ECB president Mario Draghi yesterday downplayed the potential impact of central banks being allowed to reject bank bonds guaranteed by bailed-out countries like Ireland, saying the money involved was "peanuts".
The comments came the day after Germany's powerful Bundesbank said it would no longer accept bank bonds guaranteed by Ireland, Greece and Portugal. Austria yesterday indicated it was planning to follow suit.
The two central banks were empowered to refuse the bonds because of a recent ECB decision to give eurozone central banks the freedom to reject bank bonds guaranteed by countries in bailout programmes.
"When all is said and done we are talking about peanuts," Mr Draghi said. "It's materially irrelevant... It's one of those things that was really overblown in communication terms."
Mr Draghi stressed the new freedoms applied only to a "very very restricted" set of bonds, and that government guarantees had only been extended to bank bonds "based on a crisis arrangement".
He defended the ECB's stance on the basis that national central banks were now taking on the risk for any bank bonds they accept which are covered by a guarantee from a bailed-out country.

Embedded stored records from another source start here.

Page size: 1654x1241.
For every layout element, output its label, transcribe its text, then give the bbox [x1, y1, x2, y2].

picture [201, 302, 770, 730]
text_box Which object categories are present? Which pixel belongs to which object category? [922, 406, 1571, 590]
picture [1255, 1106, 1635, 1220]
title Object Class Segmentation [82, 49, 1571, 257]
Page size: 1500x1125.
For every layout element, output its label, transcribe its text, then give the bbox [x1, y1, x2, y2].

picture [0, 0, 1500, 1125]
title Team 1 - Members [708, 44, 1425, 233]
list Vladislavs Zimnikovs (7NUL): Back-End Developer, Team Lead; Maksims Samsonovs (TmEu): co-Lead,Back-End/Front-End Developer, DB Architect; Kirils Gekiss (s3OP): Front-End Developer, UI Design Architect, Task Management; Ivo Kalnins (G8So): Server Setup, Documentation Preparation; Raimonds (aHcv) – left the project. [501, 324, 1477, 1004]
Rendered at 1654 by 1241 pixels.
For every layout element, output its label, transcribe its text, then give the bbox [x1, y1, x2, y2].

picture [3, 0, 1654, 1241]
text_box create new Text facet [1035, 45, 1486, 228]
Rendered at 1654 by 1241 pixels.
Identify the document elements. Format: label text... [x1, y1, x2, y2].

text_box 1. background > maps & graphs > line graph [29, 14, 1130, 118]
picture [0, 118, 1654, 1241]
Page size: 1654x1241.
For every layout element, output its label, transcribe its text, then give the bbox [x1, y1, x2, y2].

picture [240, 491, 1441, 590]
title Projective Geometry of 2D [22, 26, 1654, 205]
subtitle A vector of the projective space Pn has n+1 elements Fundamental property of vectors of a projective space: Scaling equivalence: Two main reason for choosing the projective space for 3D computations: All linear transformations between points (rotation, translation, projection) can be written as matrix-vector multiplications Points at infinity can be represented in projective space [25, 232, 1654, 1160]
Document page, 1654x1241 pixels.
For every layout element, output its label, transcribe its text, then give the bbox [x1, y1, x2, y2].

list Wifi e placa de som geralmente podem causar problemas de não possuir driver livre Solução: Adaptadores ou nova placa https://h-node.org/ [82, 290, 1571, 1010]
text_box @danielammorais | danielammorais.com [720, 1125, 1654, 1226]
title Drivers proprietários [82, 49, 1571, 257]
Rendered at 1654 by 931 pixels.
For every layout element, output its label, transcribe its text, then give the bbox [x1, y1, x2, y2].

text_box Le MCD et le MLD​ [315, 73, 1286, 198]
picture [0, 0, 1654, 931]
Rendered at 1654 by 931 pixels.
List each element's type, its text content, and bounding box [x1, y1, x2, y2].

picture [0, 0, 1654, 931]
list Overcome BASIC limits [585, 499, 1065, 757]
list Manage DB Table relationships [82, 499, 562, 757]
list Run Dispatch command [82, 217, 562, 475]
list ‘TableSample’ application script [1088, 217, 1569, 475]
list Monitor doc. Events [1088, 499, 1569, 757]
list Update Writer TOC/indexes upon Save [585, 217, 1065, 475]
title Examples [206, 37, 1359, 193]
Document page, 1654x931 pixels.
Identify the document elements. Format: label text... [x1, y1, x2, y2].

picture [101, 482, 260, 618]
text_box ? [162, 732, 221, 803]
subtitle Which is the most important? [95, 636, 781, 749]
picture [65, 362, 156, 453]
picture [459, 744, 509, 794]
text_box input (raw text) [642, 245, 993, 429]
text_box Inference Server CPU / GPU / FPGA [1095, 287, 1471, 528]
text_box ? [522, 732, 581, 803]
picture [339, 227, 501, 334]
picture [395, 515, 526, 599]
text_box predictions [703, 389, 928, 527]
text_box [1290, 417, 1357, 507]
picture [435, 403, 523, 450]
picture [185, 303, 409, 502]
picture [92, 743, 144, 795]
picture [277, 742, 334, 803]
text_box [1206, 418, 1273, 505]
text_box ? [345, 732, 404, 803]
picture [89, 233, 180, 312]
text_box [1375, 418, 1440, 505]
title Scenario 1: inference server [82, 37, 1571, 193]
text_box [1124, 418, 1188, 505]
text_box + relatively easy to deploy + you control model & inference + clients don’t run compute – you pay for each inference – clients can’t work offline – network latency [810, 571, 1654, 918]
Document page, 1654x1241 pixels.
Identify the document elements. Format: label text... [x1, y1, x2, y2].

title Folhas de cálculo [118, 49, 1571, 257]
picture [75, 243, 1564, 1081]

Typically, the risks of money loaned through the ECB's 'main' operations is borne by the eurozone as a whole. "It seemed only natural to grant national central banks freedom since they were taking all the risks (for those bonds)," he said.
If enough national central banks refuse to accept bonds guaranteed by Ireland, then that could push down the price for those bonds since there will be less demand for them.